Phoenix City Council to Address Prevailing Wages, Workers Urge Mayor to Support
Phoenix City Council has an opportunity to demonstrate its support for workers and their families when they consider moving forward on City-wide prevailing wage ordinance on Wednesday, October 6. Vice Mayor Carlos Garcia joined Councilmember Laura Pastor, Councilmember Betty Guardado, and Councilmember Yassamin Ansari in support of the ordinance and had the issue placed on the meeting’s agenda.
“Prevailing wage is the single most important issue for workers right now, especially for women and people of color,” said Aaron Butler, President of the Arizona Building and Construction Trades Council. “It guarantees equal pay for equal work by paying wages that reflect workers’ specialized training, specific skills and valuable experience.”
The vice mayor and councilmembers joined workers at a community forum this week to discuss the impact that a prevailing wage ordinance would have on construction workers and their families, and this meeting promoted their immediate action.
“It was a privilege to host the community forum this week to talk about this important issue,” said Israel G. Torres, a leading Arizona attorney and advocate for workers. “After years of conversations about prevailing wage here in Phoenix and other cities across the state, these four councilmembers sat down with a room full of apprentices and journeypersons and listened to how prevailing wage impacts their families.”
The City Council has four members who support prevailing wage.
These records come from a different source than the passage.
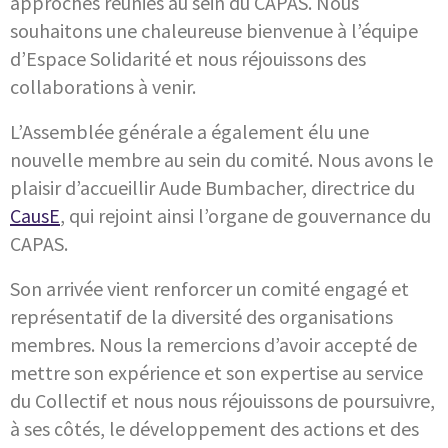
approches réunies au sein du CAPAS. Nous
souhaitons une chaleureuse bienvenue à l’équipe
d’Espace Solidarité et nous réjouissons des
collaborations à venir.
L’Assemblée générale a également élu une
nouvelle membre au sein du comité. Nous avons le
plaisir d’accueillir Aude Bumbacher, directrice du
CausE
, qui rejoint ainsi l’organe de gouvernance du
CAPAS.
Son arrivée vient renforcer un comité engagé et
représentatif de la diversité des organisations
membres. Nous la remercions d’avoir accepté de
mettre son expérience et son expertise au service
du Collectif et nous nous réjouissons de poursuivre,
à ses côtés, le développement des actions et des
Mayor Kate Gallego, who has committed to support workers and working families throughout her tenure at City Hall and on the campaign trail, remains the swing vote on this ordinance.
Prevailing wage is already the law for federally funded projects through Davis-Bacon and Related Acts. It requires contractors working on publicly funded projects to pay all their workers, union and nonunion, the wage for specific worker classifications that prevail in the local area. This guarantees a family-sustaining wage for construction workers and prevents contractors from undercutting bids by using cheap, unskilled labor.
“This ordinance would also protect workers by codifying equal pay for equal work,” said Torres. “Women and people of color are disproportionately impacted when contractors cut corners and don’t pay workers the wages they have earned and deserve. Prevailing wage reverses that trend. It also establishes apprenticeship programs, which guarantees high-quality work for the city and gives young people a path to the middle class.”
Many states and cities have adopted similar policies that not only reflect the federal law but also protect workers by establishing local hire and quality training guidelines. The Phoenix ordinance would take the same standards that the U.S. Department of Labor has used since 1931 and apply them to city projects.
Then-Councilmember Gallego pledged to support wages and workers throughout her campaign for mayor and received overwhelming support from workers.
The Arizona State Building and Trades Council, its leadership and its members from 15 affiliate unions ask Mayor Gallego to keep her promise to working families and support a prevailing wage ordinance.